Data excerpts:
[BEGIN]

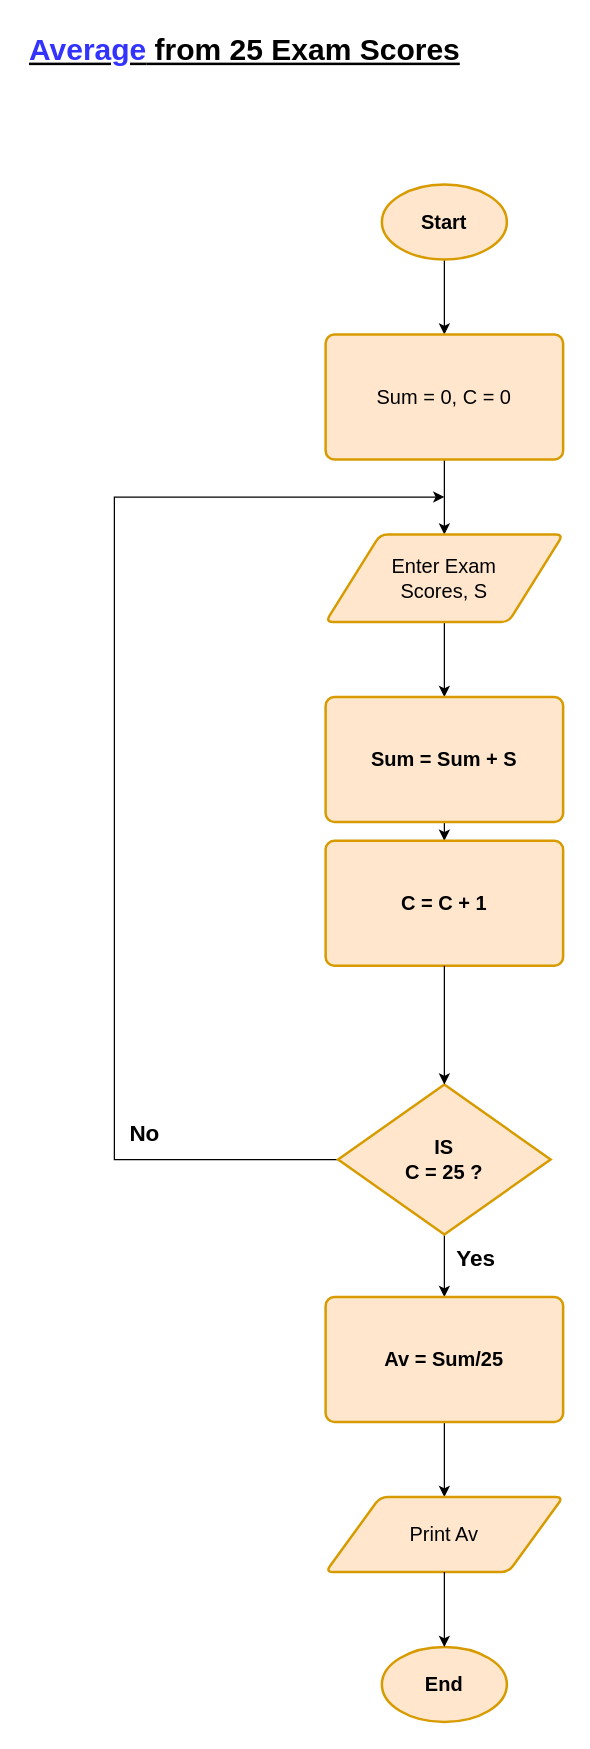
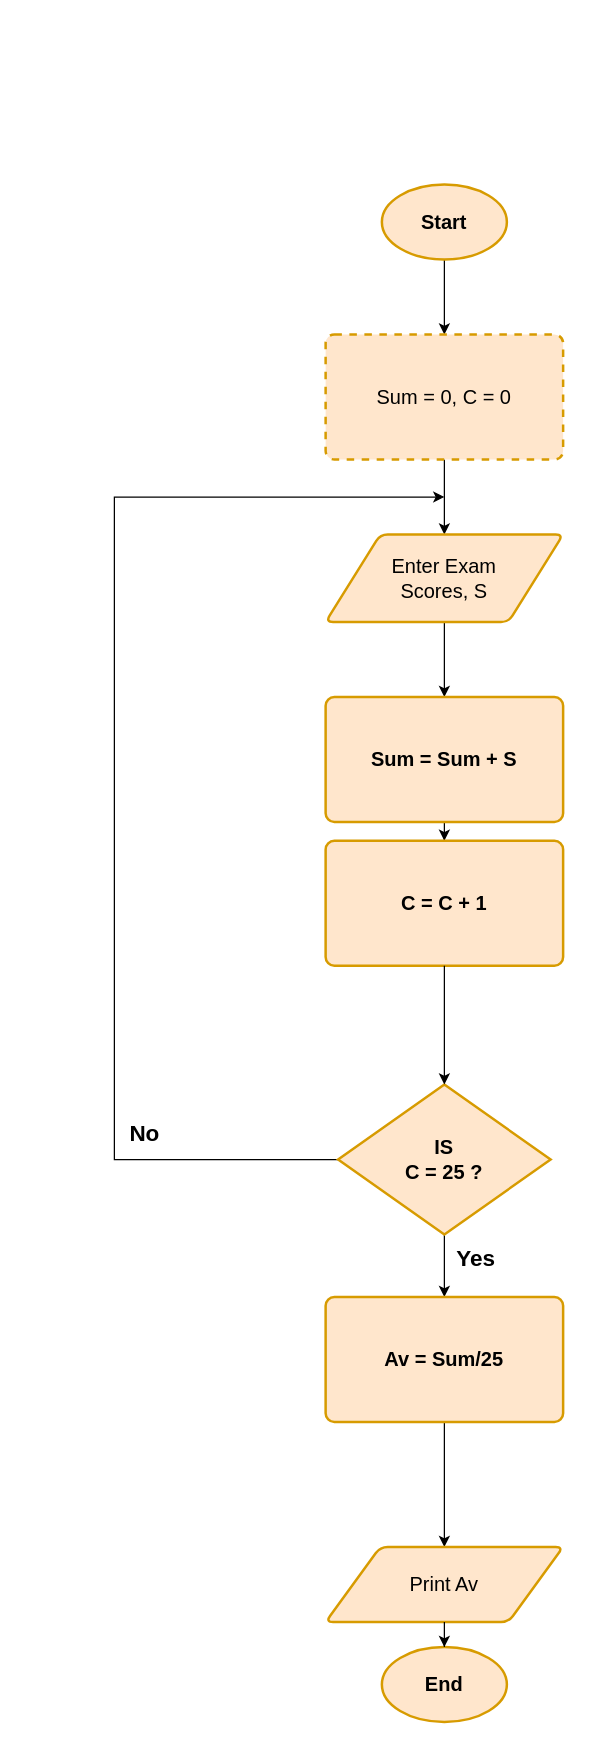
  <mxCell id="0" />
  <mxCell id="1" parent="0" />
  <mxCell id="2" style="edgeStyle=orthogonalEdgeStyle;rounded=0;orthogonalLoop=1;jettySize=auto;html=1;fontSize=16;" edge="1" parent="1" source="3" target="5"><mxGeometry relative="1" as="geometry" /></mxCell>
  <mxCell id="3" value="Start" style="strokeWidth=2;html=1;shape=mxgraph.flowchart.start_1;whiteSpace=wrap;fillColor=#ffe6cc;strokeColor=#d79b00;fontSize=16;fontStyle=1" vertex="1" parent="1"><mxGeometry x="305" y="147" width="100" height="60" as="geometry" /></mxCell>
  <mxCell id="4" style="edgeStyle=orthogonalEdgeStyle;rounded=0;orthogonalLoop=1;jettySize=auto;html=1;entryX=0.5;entryY=0;entryDx=0;entryDy=0;fontSize=16;" edge="1" parent="1" source="5" target="7"><mxGeometry relative="1" as="geometry" /></mxCell>
- <mxCell id="5" value="Sum = 0, C = 0" style="rounded=1;whiteSpace=wrap;html=1;absoluteArcSize=1;arcSize=14;strokeWidth=2;fillColor=#ffe6cc;strokeColor=#d79b00;fontSize=16;align=center;" vertex="1" parent="1"><mxGeometry x="260" y="267" width="190" height="100" as="geometry" /></mxCell>
+ <mxCell id="5" value="Sum = 0, C = 0" style="rounded=1;whiteSpace=wrap;html=1;absoluteArcSize=1;arcSize=14;strokeWidth=2;fillColor=#ffe6cc;strokeColor=#d79b00;fontSize=16;align=center;dashed=1;" vertex="1" parent="1"><mxGeometry x="260" y="267" width="190" height="100" as="geometry" /></mxCell>
  <mxCell id="6" style="edgeStyle=orthogonalEdgeStyle;rounded=0;orthogonalLoop=1;jettySize=auto;html=1;fontSize=16;" edge="1" parent="1" source="7" target="9"><mxGeometry relative="1" as="geometry" /></mxCell>
  <mxCell id="7" value="Enter Exam&lt;div&gt;Scores, S&lt;/div&gt;" style="shape=parallelogram;html=1;strokeWidth=2;perimeter=parallelogramPerimeter;whiteSpace=wrap;rounded=1;arcSize=12;size=0.23;fillColor=#ffe6cc;strokeColor=#d79b00;fontSize=16;" vertex="1" parent="1"><mxGeometry x="260" y="427" width="190" height="70" as="geometry" /></mxCell>
  <mxCell id="8" style="edgeStyle=orthogonalEdgeStyle;rounded=0;orthogonalLoop=1;jettySize=auto;html=1;entryX=0.5;entryY=0;entryDx=0;entryDy=0;fontSize=16;" edge="1" parent="1" source="9" target="10"><mxGeometry relative="1" as="geometry" /></mxCell>
  <mxCell id="9" value="Sum = Sum + S" style="rounded=1;whiteSpace=wrap;html=1;absoluteArcSize=1;arcSize=14;strokeWidth=2;fillColor=#ffe6cc;strokeColor=#d79b00;fontSize=16;fontStyle=1" vertex="1" parent="1"><mxGeometry x="260" y="557" width="190" height="100" as="geometry" /></mxCell>
  <mxCell id="10" value="C = C + 1" style="rounded=1;whiteSpace=wrap;html=1;absoluteArcSize=1;arcSize=14;strokeWidth=2;fillColor=#ffe6cc;strokeColor=#d79b00;fontSize=16;fontStyle=1" vertex="1" parent="1"><mxGeometry x="260" y="672" width="190" height="100" as="geometry" /></mxCell>
  <mxCell id="11" style="edgeStyle=orthogonalEdgeStyle;rounded=0;orthogonalLoop=1;jettySize=auto;html=1;entryX=0.5;entryY=0;entryDx=0;entryDy=0;fontSize=16;" edge="1" parent="1" source="13" target="15"><mxGeometry relative="1" as="geometry" /></mxCell>
  <mxCell id="12" style="edgeStyle=orthogonalEdgeStyle;rounded=0;orthogonalLoop=1;jettySize=auto;html=1;" edge="1" parent="1" source="13"><mxGeometry relative="1" as="geometry"><mxPoint x="355" y="397" as="targetPoint" /><Array as="points"><mxPoint x="91" y="927" /></Array></mxGeometry></mxCell>
  <mxCell id="13" value="IS&lt;div&gt;C = 25 ?&lt;/div&gt;" style="strokeWidth=2;html=1;shape=mxgraph.flowchart.decision;whiteSpace=wrap;fillColor=#ffe6cc;strokeColor=#d79b00;fontSize=16;fontStyle=1" vertex="1" parent="1"><mxGeometry x="270" y="867" width="170" height="120" as="geometry" /></mxCell>
  <mxCell id="14" style="edgeStyle=orthogonalEdgeStyle;rounded=0;orthogonalLoop=1;jettySize=auto;html=1;entryX=0.5;entryY=0;entryDx=0;entryDy=0;fontSize=16;" edge="1" parent="1" source="15" target="16"><mxGeometry relative="1" as="geometry" /></mxCell>
  <mxCell id="15" value="Av = Sum/25" style="rounded=1;whiteSpace=wrap;html=1;absoluteArcSize=1;arcSize=14;strokeWidth=2;fillColor=#ffe6cc;strokeColor=#d79b00;fontSize=16;fontStyle=1" vertex="1" parent="1"><mxGeometry x="260" y="1037" width="190" height="100" as="geometry" /></mxCell>
- <mxCell id="16" value="Print Av" style="shape=parallelogram;html=1;strokeWidth=2;perimeter=parallelogramPerimeter;whiteSpace=wrap;rounded=1;arcSize=12;size=0.23;fillColor=#ffe6cc;strokeColor=#d79b00;fontSize=16;" vertex="1" parent="1"><mxGeometry x="260" y="1197" width="190" height="60" as="geometry" /></mxCell>
+ <mxCell id="16" value="Print Av" style="shape=parallelogram;html=1;strokeWidth=2;perimeter=parallelogramPerimeter;whiteSpace=wrap;rounded=1;arcSize=12;size=0.23;fillColor=#ffe6cc;strokeColor=#d79b00;fontSize=16;" vertex="1" parent="1"><mxGeometry x="260" y="1237" width="190" height="60" as="geometry" /></mxCell>
  <mxCell id="17" value="End" style="strokeWidth=2;html=1;shape=mxgraph.flowchart.start_1;whiteSpace=wrap;fillColor=#ffe6cc;strokeColor=#d79b00;fontSize=16;fontStyle=1" vertex="1" parent="1"><mxGeometry x="305" y="1317" width="100" height="60" as="geometry" /></mxCell>
  <mxCell id="18" style="edgeStyle=orthogonalEdgeStyle;rounded=0;orthogonalLoop=1;jettySize=auto;html=1;entryX=0.5;entryY=0;entryDx=0;entryDy=0;entryPerimeter=0;fontSize=16;" edge="1" parent="1" source="10" target="13"><mxGeometry relative="1" as="geometry" /></mxCell>
  <mxCell id="19" style="edgeStyle=orthogonalEdgeStyle;rounded=0;orthogonalLoop=1;jettySize=auto;html=1;entryX=0.5;entryY=0;entryDx=0;entryDy=0;entryPerimeter=0;fontSize=16;" edge="1" parent="1" source="16" target="17"><mxGeometry relative="1" as="geometry" /></mxCell>
  <mxCell id="20" value="No" style="text;html=1;align=center;verticalAlign=middle;resizable=0;points=[];autosize=1;strokeColor=none;fillColor=none;fontSize=18;fontStyle=1" vertex="1" parent="1"><mxGeometry x="90" y="887" width="50" height="40" as="geometry" /></mxCell>
  <mxCell id="21" value="Yes" style="text;html=1;align=center;verticalAlign=middle;resizable=0;points=[];autosize=1;strokeColor=none;fillColor=none;fontSize=18;fontStyle=1" vertex="1" parent="1"><mxGeometry x="355" y="987" width="50" height="40" as="geometry" /></mxCell>
- <mxCell id="22" value="&lt;font style=&quot;color: rgb(51, 51, 255);&quot;&gt;Average&lt;/font&gt; from 25 Exam Scores" style="text;html=1;align=center;verticalAlign=middle;resizable=0;points=[];autosize=1;strokeColor=none;fillColor=none;fontSize=24;fontStyle=5" vertex="1" parent="1"><mxGeometry x="20" y="20" width="350" height="40" as="geometry" /></mxCell>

[END]

Pick out every line of the data above that contains the string "decision", and copy each one in full.

  <mxCell id="13" value="IS&lt;div&gt;C = 25 ?&lt;/div&gt;" style="strokeWidth=2;html=1;shape=mxgraph.flowchart.decision;whiteSpace=wrap;fillColor=#ffe6cc;strokeColor=#d79b00;fontSize=16;fontStyle=1" vertex="1" parent="1"><mxGeometry x="270" y="867" width="170" height="120" as="geometry" /></mxCell>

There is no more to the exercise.